Buy-Sell Agreements — Which Plan When?

Although a qualified attorney must make this recommendation based on the client's situation, here are some rules-of-thumb:

Number of principals

Because of the potentially large number of policies involved, cross-purchase plans are usually not favored when there are more than three principals in the business.

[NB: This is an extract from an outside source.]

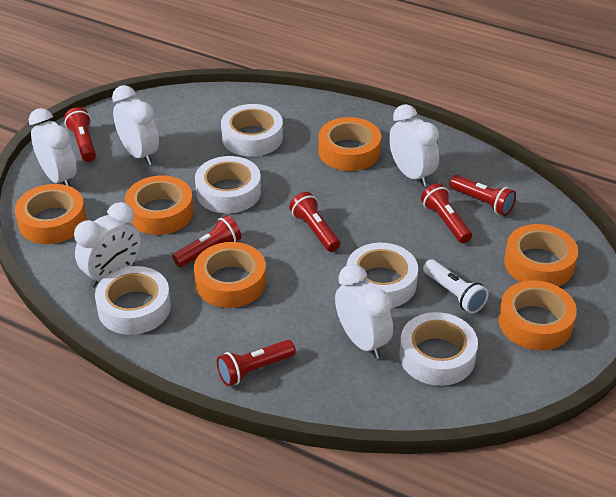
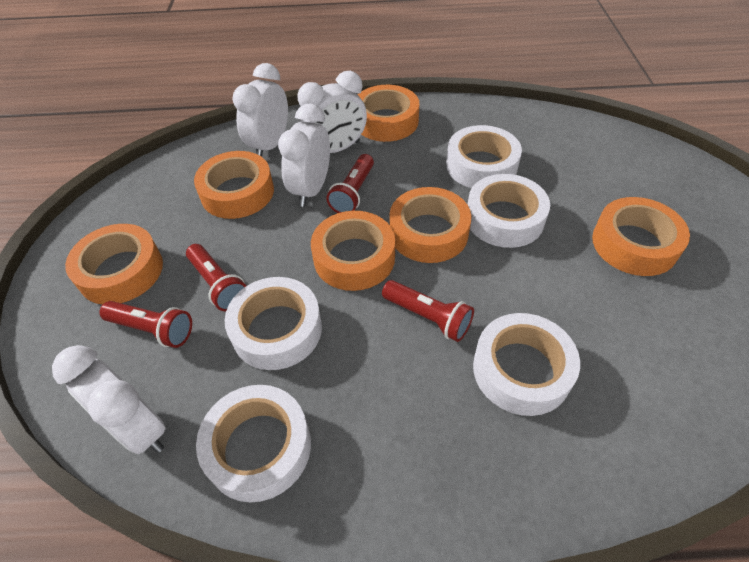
red flashlight: [64,107,96,162] [172,215,241,267] [217,340,296,386] [289,192,340,252] [421,183,472,243] [449,175,516,216] = 6 -> [99,301,192,348] [186,244,246,311] [326,154,374,213] [382,280,474,342] = 4
white clock: [29,108,77,187] [74,202,141,288] [112,85,159,165] [335,264,393,359] [389,104,440,187] = 5 -> [52,345,166,454] [232,63,288,157] [278,104,330,207] [298,71,367,153] = 4
white flashlight: [423,259,489,314] = 1 -> none = 0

Example: If four principals enter a cross-purchase buy-sell agreement, 12 separate policies will be needed. In an entity-purchase/stock redemption plan, only four policies would be needed. The number of policies needed in a cross-purchase plan is determined by this formula...
 
Number of policies = n(n-1)
Where n = number of shareholders
 

Age of Principals

Cross-purchase plans generally favor older owners; entity-purchase/stock redemption plans tend to favor younger owners.

Ownership interest

Cross-purchase plans tend to favor majority owners; entity-purchase/stock redemption plans generally favor minority owners.

Comparative tax brackets

For corporations, a cross-purchase plan may be more appropriate if the principals' individual tax brackets are lower than the corporate tax bracket. A stock redemption plan may be appropriate if the corporate tax bracket is lower than the owner/shareholders' individual tax brackets. If the business may be taking in new principals in the future, adjusting the insurance policies in a cross-purchase plan can be more complicated than under an entity-purchase/stock redemption plan.

Convertibility

Cross-purchase plans are readily converted to entity-purchase/stock redemption plans. Because of transfer-for-value problems, it is less attractive to convert entity-purchase/stock redemption plans to cross-purchase plans. Cross-purchase plans avoid IRS "attribution" rules that can create problems in family-owned corporations.